(Items listed in a dataset)
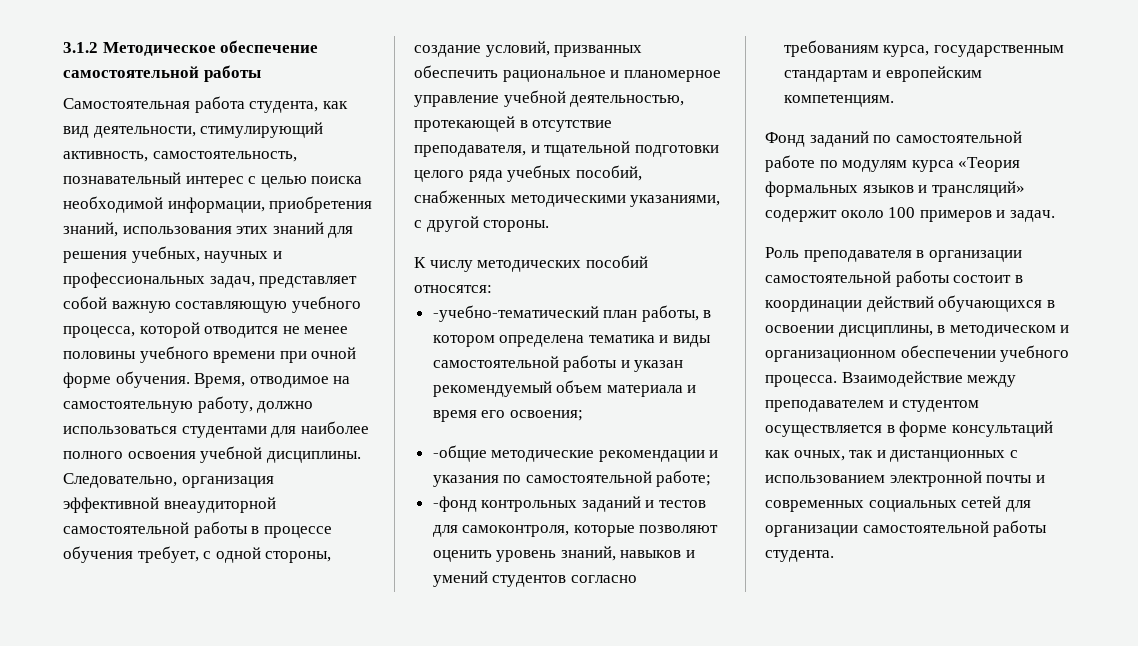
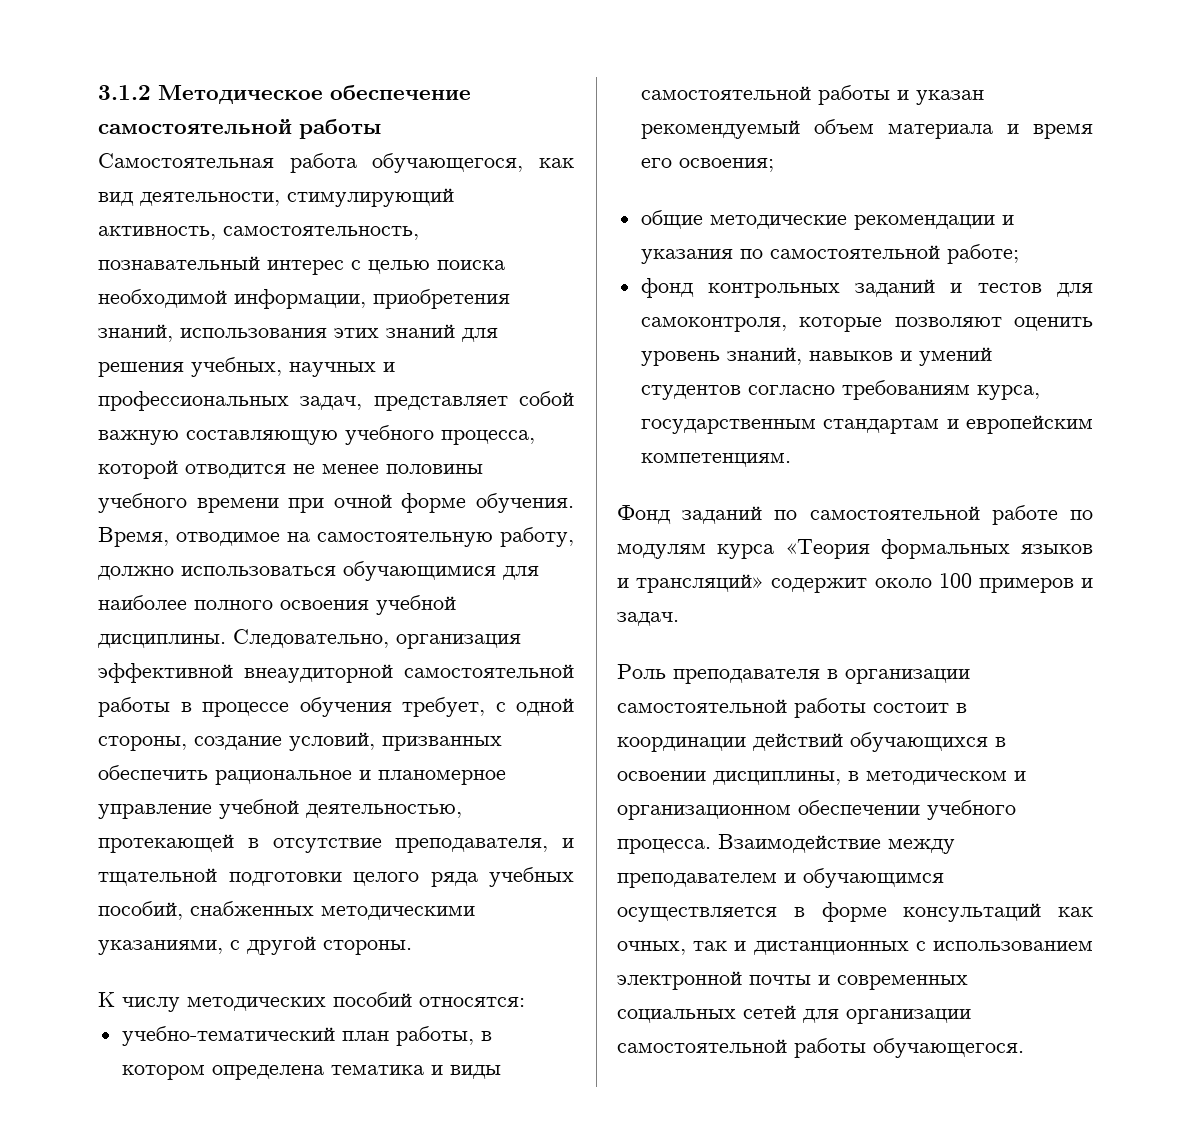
[249,101,319,113] студента, -> [372,153,524,173] обучающегося,
[181,426,267,438] студентами -> [343,561,496,581] обучающимися
[432,305,599,322] -учебно-тематический -> [121,1026,335,1046] учебно-тематический
[432,445,487,462] -общие -> [640,210,703,229] общие
[432,496,477,512] -фонд -> [640,278,694,298] фонд
[902,400,980,412] студентом -> [803,868,944,888] обучающимся
[765,550,834,562] студента. -> [873,1038,1024,1058] обучающегося.

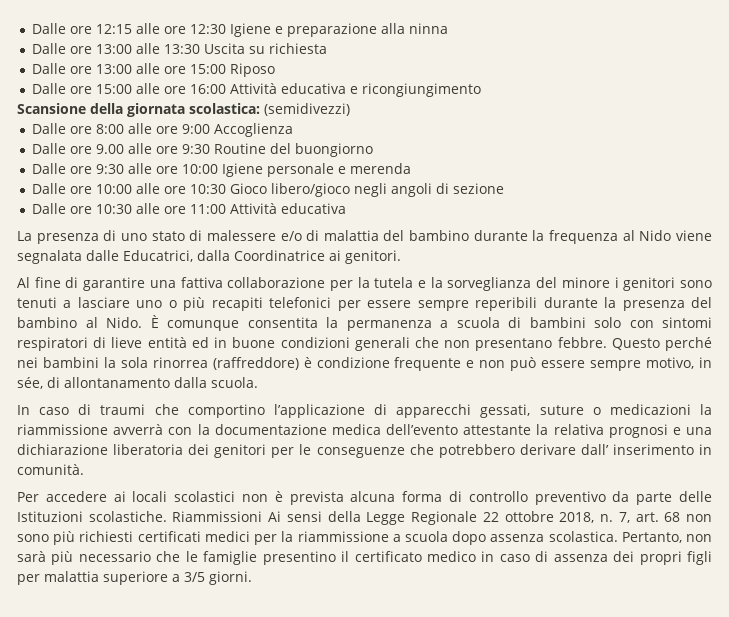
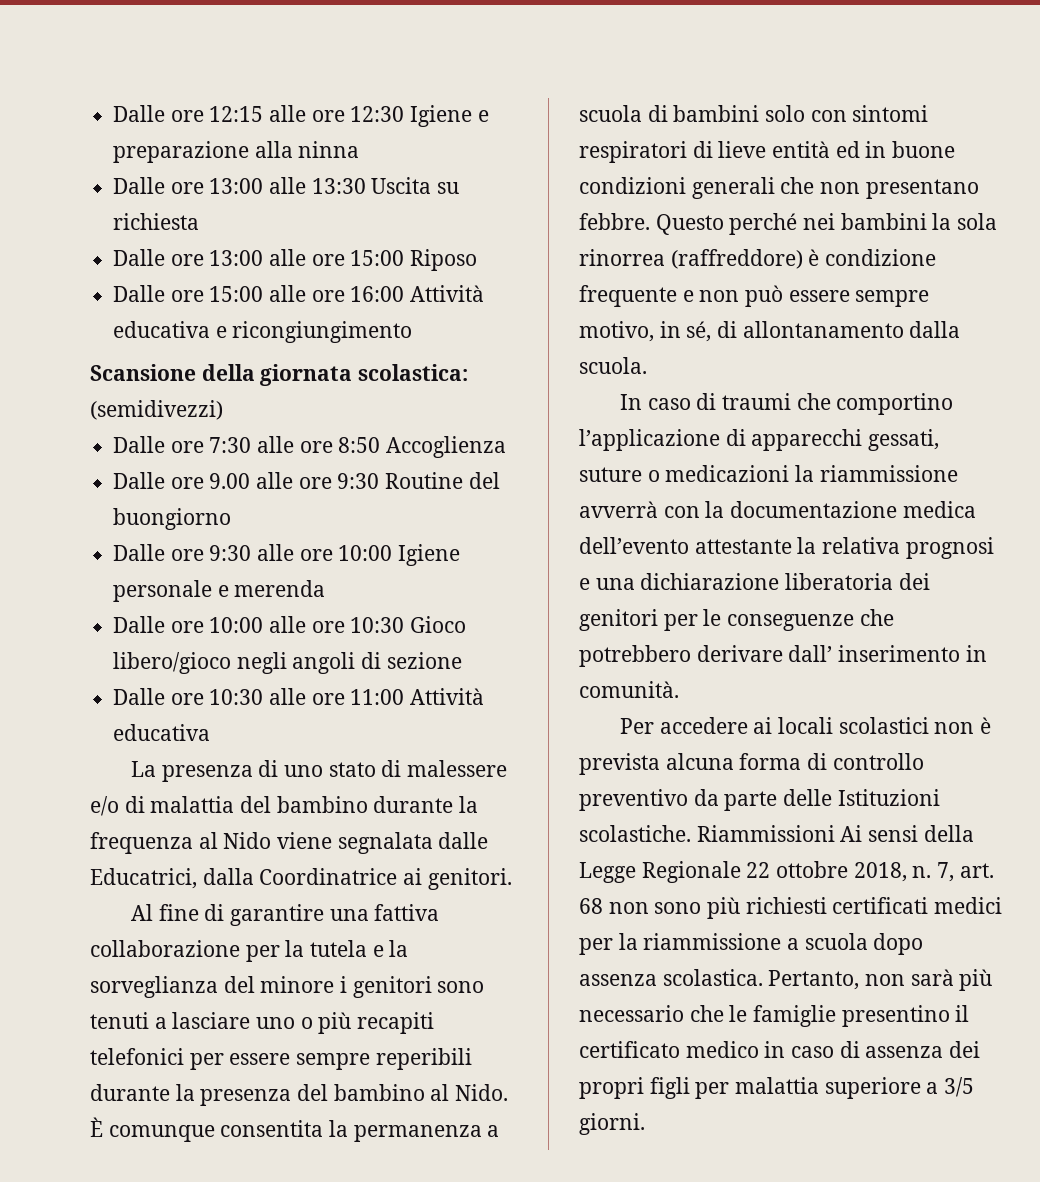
[96,123,211,134] 8:00 alle ore 9:00 -> [209,436,381,453] 7:30 alle ore 8:50
[17,377,43,389] sée, -> [686,321,712,342] sé,

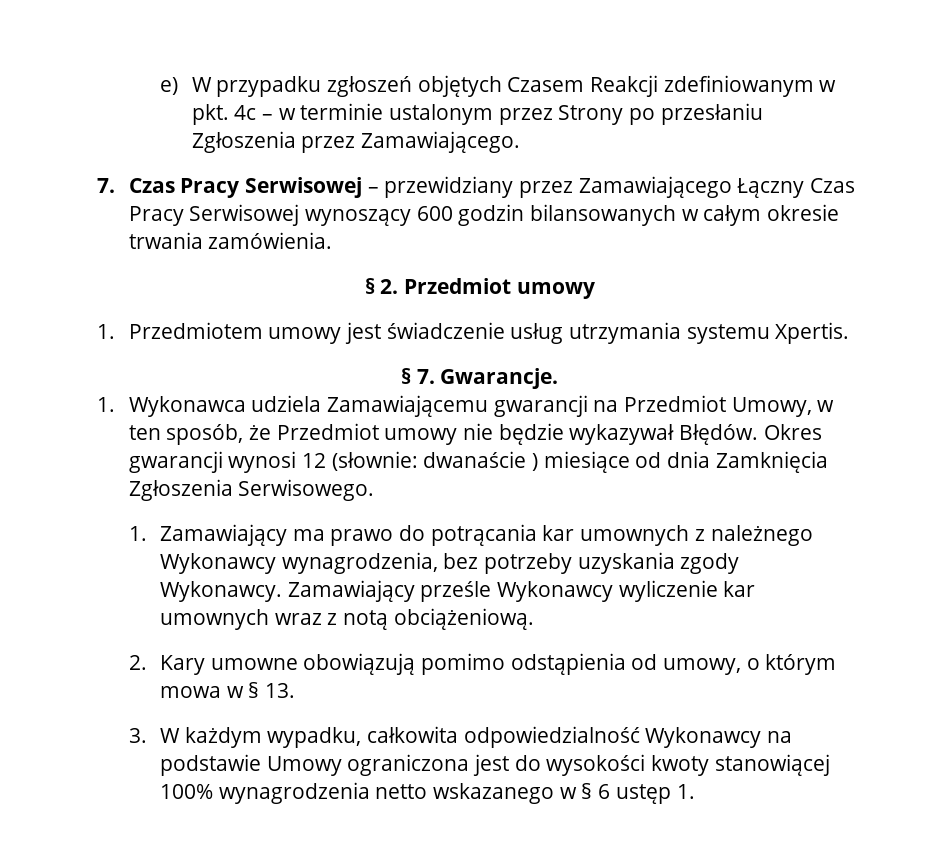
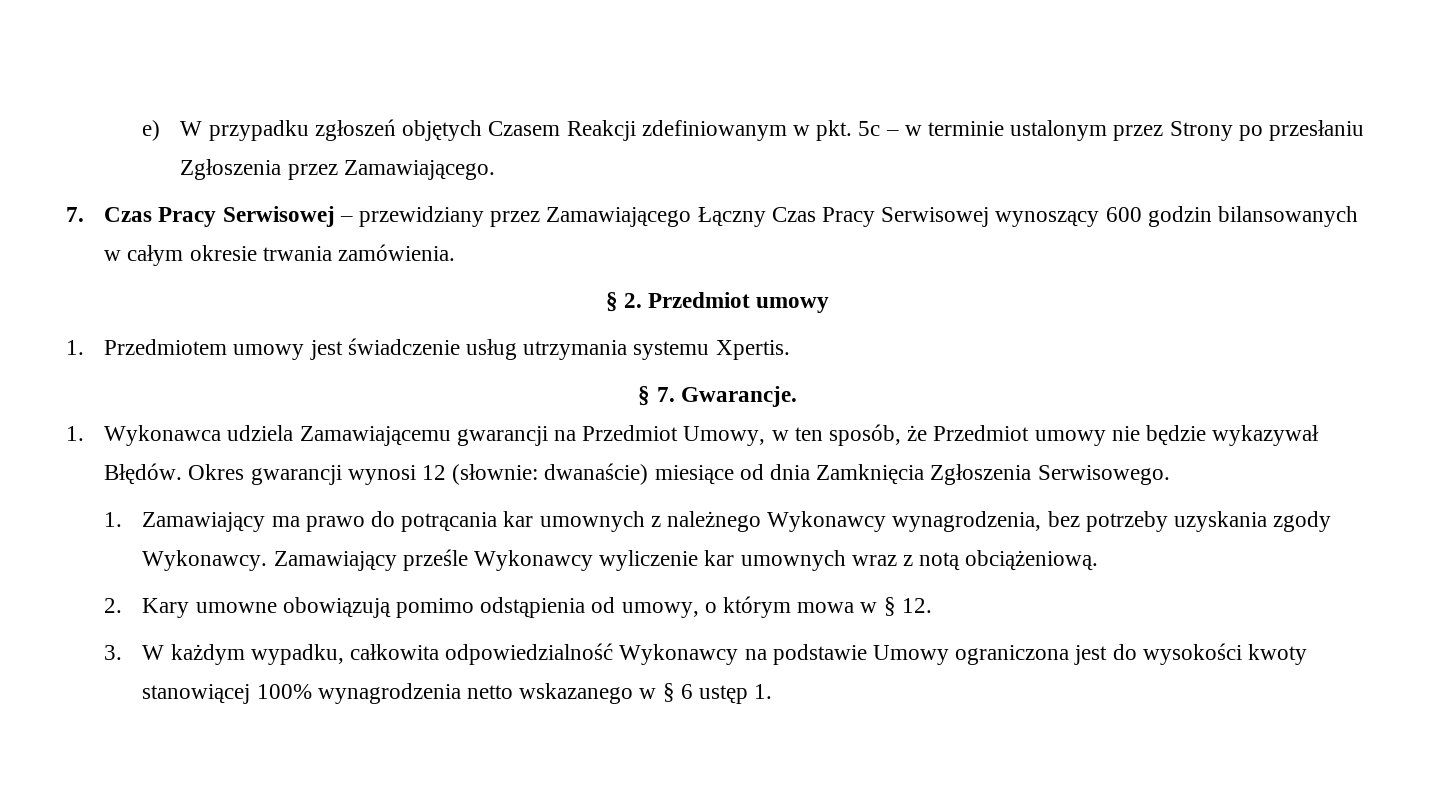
[234,105,257,120] 4c -> [858,121,881,136] 5c
[423,451,538,471] dwanaście ) -> [544,463,649,485] dwanaście)
[265,683,296,698] 13. -> [901,598,932,613] 12.

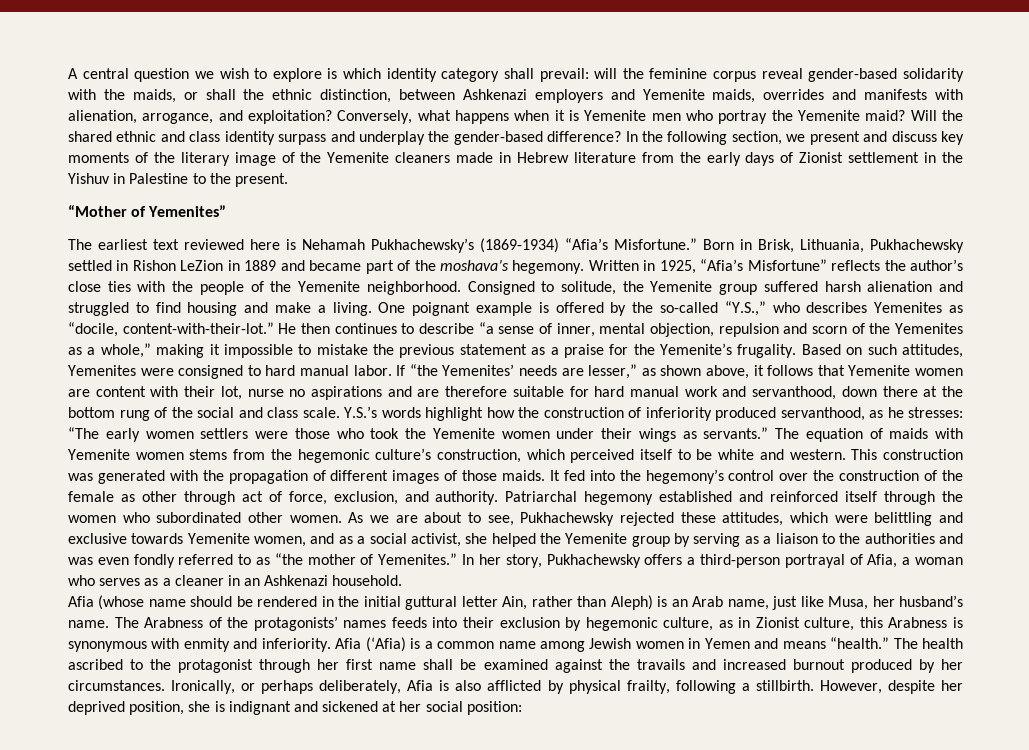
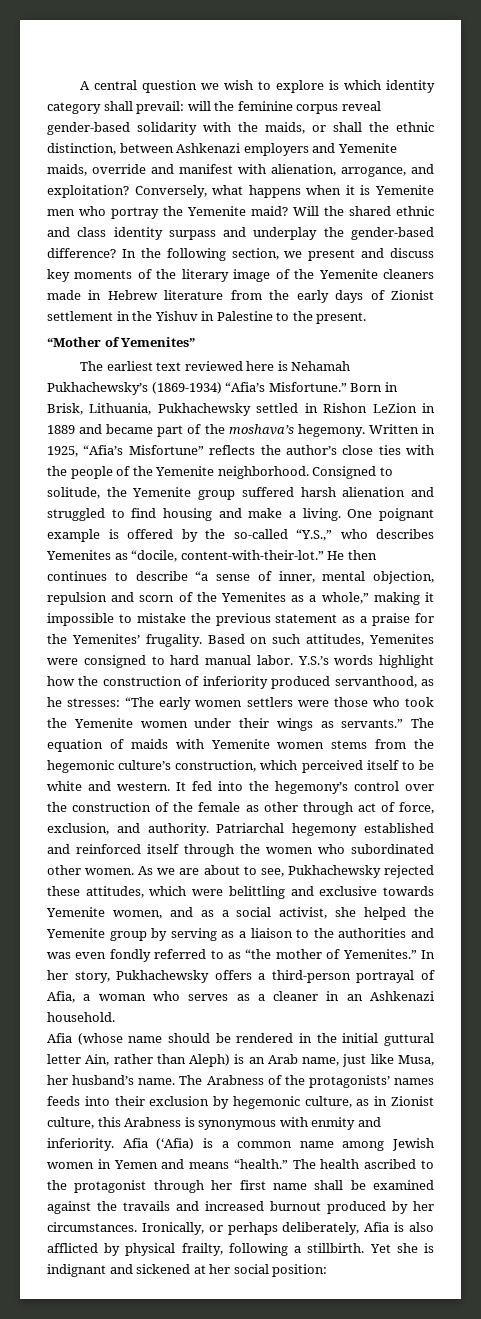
[763,89,928,100] overrides and manifests -> [92,164,233,174] override and manifest
[660,343,733,355] Yemenite’s -> [71,634,140,644] Yemenites’
[396,364,964,379] [68,386,963,400] [68,407,340,421] If “the Yemenites’ needs are lesser,” as shown above, it follows that Yemenite women are content with their lot, nurse no aspirations and are therefore suitable for hard manual work and servanthood, down there at the bottom rung of the social and class scale. -> (293, 660) none
[851,449,964,460] [68,470,546,484] This construction was generated with the propagation of different images of those maids. -> (170, 786) none
[819,680,963,694] [68,701,185,715] However, despite her deprived position, -> [369,1244,391,1253] Yet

Try it: Without the pictures, write out every entry precisely as it appears.

Task response:
[249,101,319,113] студента, -> [372,153,524,173] обучающегося,
[181,426,267,438] студентами -> [343,561,496,581] обучающимися
[432,305,599,322] -учебно-тематический -> [121,1026,335,1046] учебно-тематический
[432,445,487,462] -общие -> [640,210,703,229] общие
[432,496,477,512] -фонд -> [640,278,694,298] фонд
[902,400,980,412] студентом -> [803,868,944,888] обучающимся
[765,550,834,562] студента. -> [873,1038,1024,1058] обучающегося.

[96,123,211,134] 8:00 alle ore 9:00 -> [209,436,381,453] 7:30 alle ore 8:50
[17,377,43,389] sée, -> [686,321,712,342] sé,

[234,105,257,120] 4c -> [858,121,881,136] 5c
[423,451,538,471] dwanaście ) -> [544,463,649,485] dwanaście)
[265,683,296,698] 13. -> [901,598,932,613] 12.

[763,89,928,100] overrides and manifests -> [92,164,233,174] override and manifest
[660,343,733,355] Yemenite’s -> [71,634,140,644] Yemenites’
[396,364,964,379] [68,386,963,400] [68,407,340,421] If “the Yemenites’ needs are lesser,” as shown above, it follows that Yemenite women are content with their lot, nurse no aspirations and are therefore suitable for hard manual work and servanthood, down there at the bottom rung of the social and class scale. -> (293, 660) none
[851,449,964,460] [68,470,546,484] This construction was generated with the propagation of different images of those maids. -> (170, 786) none
[819,680,963,694] [68,701,185,715] However, despite her deprived position, -> [369,1244,391,1253] Yet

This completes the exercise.